[255c] See p. [166].

[256a] Thomas Mills (1671–1740) was made Bishop of Waterford and Lismore in 1708. A man of learning and a liberal contributor to the cost of church restorations, he is charged by Archbishop King with giving all the valuable livings in his gift to his non-resident relatives.

[256b] Tooke was appointed printer of the London Gazette in 1711 (see p. [8]).

[256c] See [24].

[256d] Lady Jane Hyde, the elder daughter of Henry Hyde, Earl of Rochester (see p. [24]), married William Capel, third Earl of Essex. Her daughter Charlotte’s husband, the son of the Earl of Jersey, was created Earl of Clarendon in 1776. Lady Jane’s younger sister, Catherine, who became the famous Duchess of Queensberry, Gay’s patroness, is represented by Prior, in The Female Phaeton, as jealous, when a young girl, of her sister, “Lady Jenny,” who went to balls, and “brought home hearts by dozens.”

[257a] See [257].

[257b] John Holles, Duke of Newcastle, had held the Privy Seal from 1705, and was regarded by the Ministers as a possible plenipotentiary in the event of their negotiations for a peace being successful. He married Lady Margaret Cavendish, daughter and co-heiress of Henry Cavendish, second Duke of Newcastle, and was one of the richest nobles in England. His death, on July 15, 1711, was the result of a fall while stag-hunting. The Duke’s only daughter married, in 1713, Edward, Lord Harley, the Earl of Oxford’s son.

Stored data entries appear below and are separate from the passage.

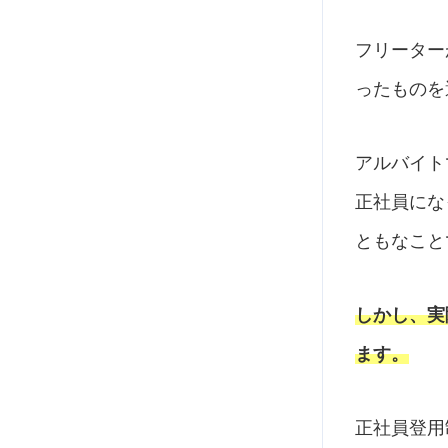
フリーター
ったものを
アルバイト
正社員にな
ともなこと
しかし、実
ます。
正社員登用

[258a] Alexander Forbes, fourth Lord Forbes, who was afterwards attainted for his share in the Rebellion of 1745.

[258b] Obscure (cf. p. [52]).

[260a] Jacob Tonson the elder, who died in 1736, outlived his nephew, Jacob Tonson the younger, by a few months. The elder Tonson, the secretary of the Kit-Cat Club, published many of Dryden’s works, and the firm continued to be the chief publishers of the time during the greater part of the eighteenth century.